Copy the passage of the workplace zones text starting at "3. Data and" and ending at "or without employees)".

[Extracted text]:
▬▬▬

Boundaries for these 53,578 WZs were released in January 2013 (ONS, 2014a) and corresponding aggregate data were released in May 2014 (ONS, 2014b). Twenty-one univariate tables were published at WZ level for the 2011 Census (compared with the four released in 2001) and workplace population size was much more uniform across WZs than OAs, (range: 101 to 11,985; mean 493), reflecting the benefits of this bespoke zone design.

The WZs provide much greater detail in areas with high numbers of workers and workplaces (such as city centres, retail and business parks), while the merging of OAs containing low numbers of workers (such as in suburban or rural areas) aids robust analysis. As no equivalent WZs existed for Scotland or Northern Ireland at that time, National Records of Scotland (NRS) and the Northern Ireland Statistics and Research Agency (NISRA) released 2011 workplace data for OAs (one table of counts of workplace population) and for the much larger Council Areas (eight tables) in Scotland, and Super Output Areas (SOAs) (22 tables) in Northern Ireland.

Following the successful release of WZs and workplace data for England and Wales and subsequent user demand for UK-wide coverage, ONS and the University of Southampton produced a set of WZs for Scotland and Northern Ireland. A UK set of 60,709 WZ boundaries is available from the Open Geography portal. The Scottish and Northern Irish boundaries are also available separately on the NRS and NISRA websites respectively. The completion of a set of UK WZ boundaries provided the opportunity to extend the COWZ from England and Wales to UK coverage.

Nôl i'r tabl cynnwys

3. Data and definitions

The geographical coverage of the Classification of Workplace Zones for the UK (COWZ-UK) is the United Kingdom of England, Wales, Scotland and Northern Ireland. COWZ-UK is based entirely on 2011 Census data. The population base is the 2011 Census workplace population, defined as “All usual residents aged 16 to 74 years in employment in the area the week before the census.” This includes people who were working in any paid work (including casual or temporary work) within the week prior to the 2011 Census Day.

The workplace population encompasses:

  • employees

  • self-employed (with or without employees)

  • people on a government-sponsored training scheme

  • people working for their own or family’s business

  • people on sick leave, maternity leave, holiday or temporarily laid off

  • full-time students who are working

It does not include:

  • those usually resident in one country (for example, England) but working in another (for example, Scotland)

  • those usually resident in the UK but working outside the UK or on offshore installations

  • those with a place of work in the UK but who are not usually resident in the UK

  • short-term residents

  • full-time students who are not working

Respondents answer questions related to their main job (or last main job) that is, the one in which they usually work (or worked) the most hours; any secondary employment is therefore not considered. As part of the 2011 Census processing of workplace data, people who work mainly at or from home, or who do not have a fixed place of work, are geo-referenced to their area of usual residence, while workers who report to a depot are geo-referenced to the depot’s address.

▬▬▬

[Recorded data]:
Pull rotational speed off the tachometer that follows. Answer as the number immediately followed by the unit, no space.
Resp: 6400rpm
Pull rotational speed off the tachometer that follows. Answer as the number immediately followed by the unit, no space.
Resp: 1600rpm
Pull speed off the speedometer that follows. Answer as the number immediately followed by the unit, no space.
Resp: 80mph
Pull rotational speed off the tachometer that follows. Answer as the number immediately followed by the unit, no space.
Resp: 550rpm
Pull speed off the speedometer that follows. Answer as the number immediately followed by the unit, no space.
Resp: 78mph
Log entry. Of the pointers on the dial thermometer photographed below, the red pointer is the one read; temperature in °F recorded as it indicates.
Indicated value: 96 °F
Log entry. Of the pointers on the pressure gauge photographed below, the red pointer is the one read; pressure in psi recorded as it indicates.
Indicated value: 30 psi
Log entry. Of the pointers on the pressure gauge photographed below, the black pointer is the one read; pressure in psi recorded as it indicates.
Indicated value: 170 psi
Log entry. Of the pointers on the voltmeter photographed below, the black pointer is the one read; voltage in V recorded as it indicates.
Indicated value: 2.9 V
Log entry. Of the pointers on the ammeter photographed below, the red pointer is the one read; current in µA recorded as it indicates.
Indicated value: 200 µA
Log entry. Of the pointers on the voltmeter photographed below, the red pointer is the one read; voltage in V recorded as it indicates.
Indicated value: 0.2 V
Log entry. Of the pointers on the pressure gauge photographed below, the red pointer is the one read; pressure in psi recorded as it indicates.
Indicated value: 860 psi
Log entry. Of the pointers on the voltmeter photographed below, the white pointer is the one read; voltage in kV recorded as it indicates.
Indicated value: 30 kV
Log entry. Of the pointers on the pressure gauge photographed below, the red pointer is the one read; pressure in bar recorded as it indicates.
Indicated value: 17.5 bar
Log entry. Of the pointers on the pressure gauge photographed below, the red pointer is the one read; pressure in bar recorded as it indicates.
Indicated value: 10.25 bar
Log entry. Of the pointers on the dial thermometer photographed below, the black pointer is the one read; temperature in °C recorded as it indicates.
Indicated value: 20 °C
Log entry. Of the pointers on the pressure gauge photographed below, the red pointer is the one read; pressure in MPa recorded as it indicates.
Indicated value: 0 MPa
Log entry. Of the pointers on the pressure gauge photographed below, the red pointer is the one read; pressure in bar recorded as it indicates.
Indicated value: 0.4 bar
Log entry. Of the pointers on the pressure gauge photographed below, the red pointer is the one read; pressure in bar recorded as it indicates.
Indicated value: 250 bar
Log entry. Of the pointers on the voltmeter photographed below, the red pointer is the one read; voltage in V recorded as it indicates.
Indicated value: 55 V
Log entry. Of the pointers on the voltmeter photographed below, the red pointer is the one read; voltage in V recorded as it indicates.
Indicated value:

▬▬▬

[Solved exercise]:
3. Data and definitions

The geographical coverage of the Classification of Workplace Zones for the UK (COWZ-UK) is the United Kingdom of England, Wales, Scotland and Northern Ireland. COWZ-UK is based entirely on 2011 Census data. The population base is the 2011 Census workplace population, defined as “All usual residents aged 16 to 74 years in employment in the area the week before the census.” This includes people who were working in any paid work (including casual or temporary work) within the week prior to the 2011 Census Day.

The workplace population encompasses:

  • employees

  • self-employed (with or without employees)